Как чувствуем мы в «Андрее Рублёве» постоянно это давление, этот прессинг насилия, когда прелесть мира всё время подчёркнута его жестокостью. И вот это ощущение искусства, ощущение киноискусства как мучительного и прекрасного сна, оно в «Зеркале» преобладает.
Понимаете, ведь необязательно понимать, про что кино. Тарковский очень раздражался, когда его спрашивали: «А что у вас значит в «Сталкере» собака?» Он говорил: «Ну, просто собака, просто бегает. Вот это так хорошо». Он же никогда не знал, никогда не мог объяснить, почему это будет хорошо. Почему он перед камерой Вадима Юсова, когда снимал, например, сцену нашествия татарского, почему он вдруг начал бросать гусей? И летят эти беспомощные, такие толстые, неуклюжие птицы. А вот почему-то в их падении оказалось какое-то и страшное, и жалкое, и беспомощное чувство.

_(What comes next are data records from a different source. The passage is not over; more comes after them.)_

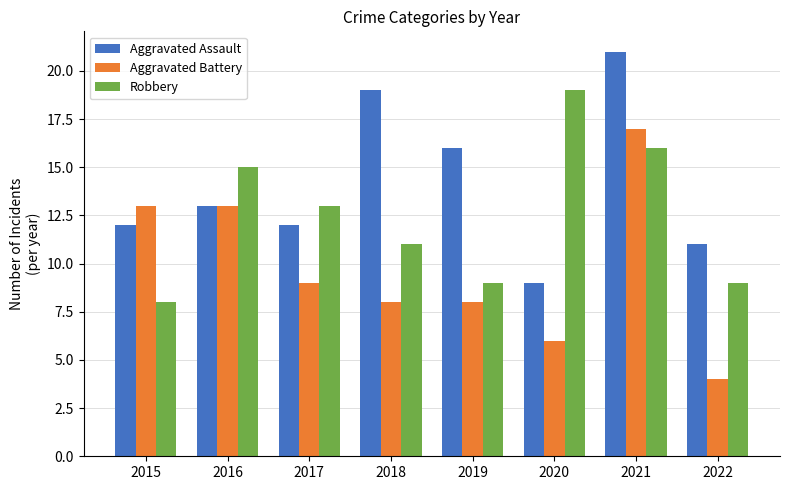

What is the value of the Robbery bar at the 8th from the left?

9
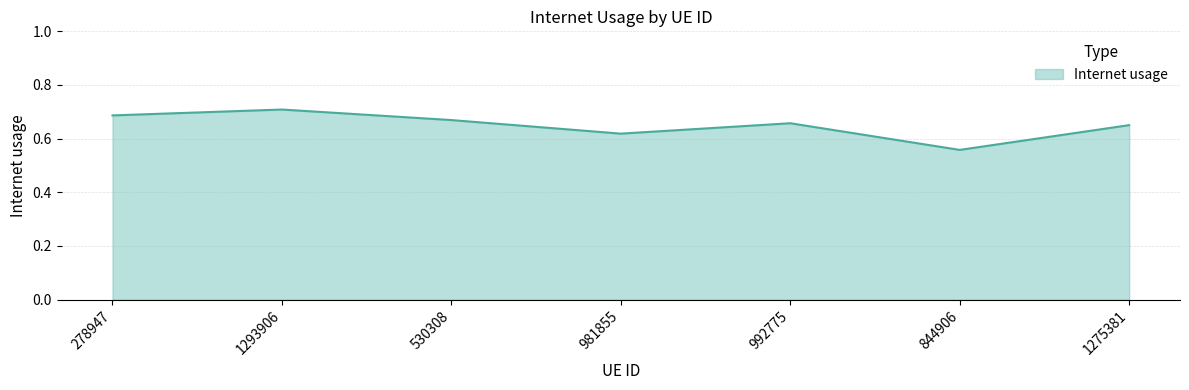

The value at 278947 is 1.2. True or false?

False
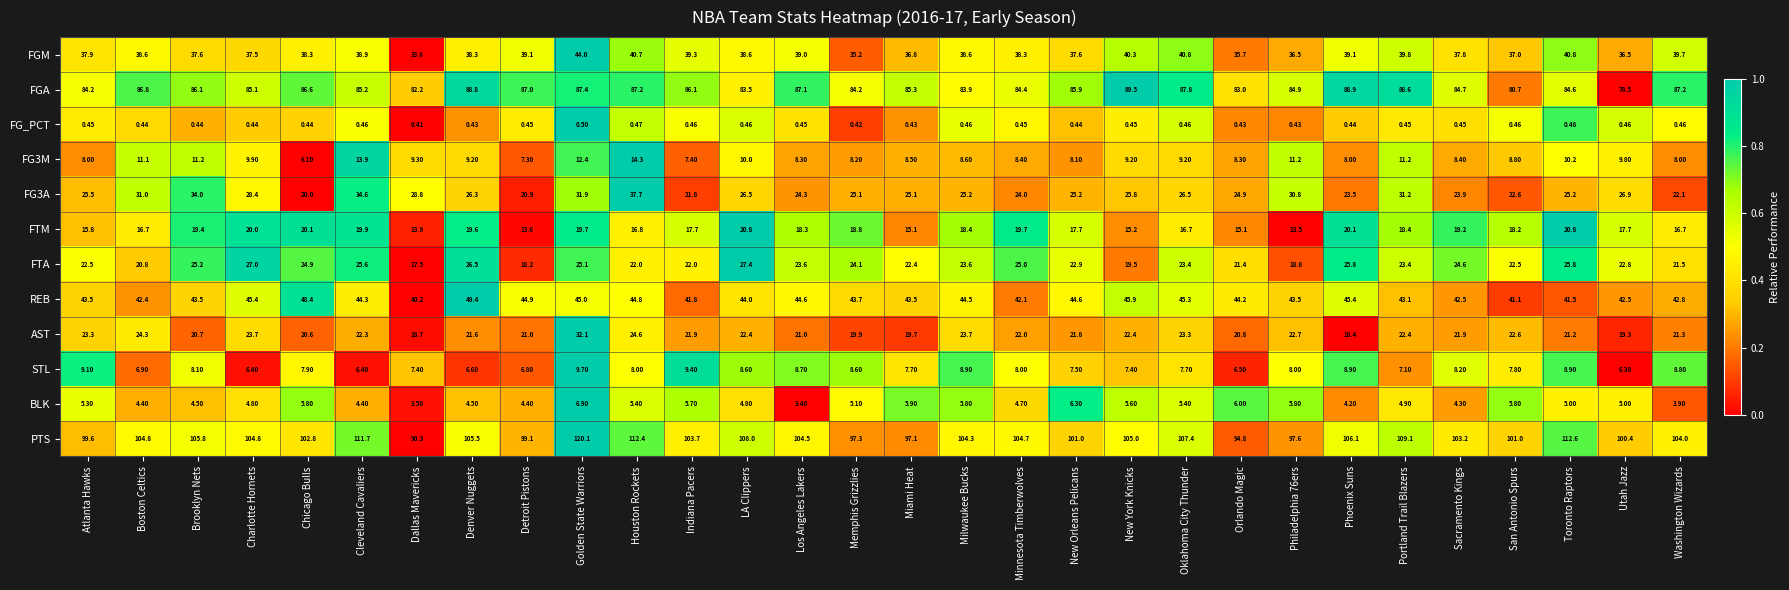

Rank the series at Atlanta Hawks from highest to lowest value.

PTS, FGA, REB, FGM, FG3A, AST, FTA, FTM, STL, FG3M, BLK, FG_PCT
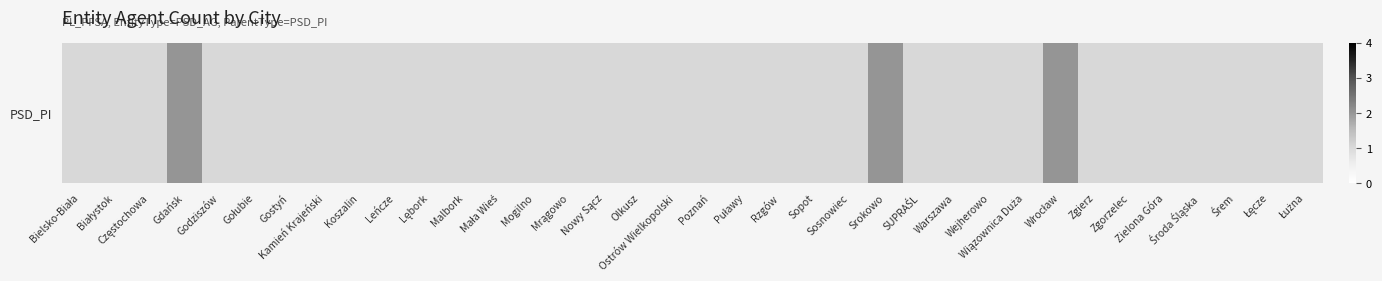

The value at Mogilno is 1. True or false?

True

Тарковский был интуит — вот что интересно. Понимаете, когда мы говорим о Тарковском, вообще не нужно говорить о его теоретических воззрениях. Он был гениальный профессионал. Правильно сказал Ромм: «Шукшина и Тарковского я бы не хотел брать на свой курс: один совсем ничего не знает, а другого нечему учить». Но тем не менее два самых значительных режиссёра с этого выпуска оказались именно Тарковский и Шукшин, просто абсолютно разные. Так вот, Тарковского нечему учить, но как только он начинает теоретизировать… Почитайте «Мартиролог», книгу его дневников, и вы увидите, какая это интеллигентская тогдашняя мода на антропософию и теософию, какие это тогдашние интеллигентские (кстати, Высоцкий тоже этого не миновал) увлечения йогами, и магизмом, и ритуальными практиками, и религией, и дзэном, и любыми глупостями. И всё это настолько наивно, и всё это так перемешано с ревностью к коллегам и мыслями о своём статусе, и какими-то мелкими разговорами… В общем, возникает ощущение какой-то страшной мелочности этой великой души. Тарковский был гением, когда дело доходило до изображения. И действительно, сколько раз я наблюдал: смотришь «Солярис» — проходит головная боль; смотришь «Зеркало» — и возвращается к тебе чувство реального чуда. «Жизнь — это чудо»,— вот об этом совершенно «Зеркало». Поэтому самой удачной его картина оказалась картина наименее рациональная.
Вы послушайте: всегда, когда герои Тарковского берутся рассуждать, пишет ли эти рассуждения гениальный Горенштейн в «Солярисе», пишут ли гениальные Стругацкие в «Сталкере», эти рассуждения отягощают картины, они не нужны, мы их не запоминаем. А запоминаем мы вот эту удивительную поэтику падающей воды, едущей дрезины или, как в «Зеркале», например, налетающего ветра. Весь Тарковский о том, что пиршество визуальности, чудо таланта важнее теоретического рассуждения. Эта сущность религии в его искусстве явлена с поразительной полнотой. И нам совершенно не важно, что человек Андрей Арсеньевич думал о своём отце, или не важны его трагические отношения с матерью или сестрой (которые были, безусловно), но важно то, что в искусстве своём он парит над всеми этими вещами. Хотя, конечно, трагические темы отношений с матерями, изломанных отношений в семьях в «Зеркале» тоже есть. «Зеркало» бессмысленно обсуждать. И если вам после этого нашего разговора захочется его пересмотреть, то задача моя будет выполнена вполне.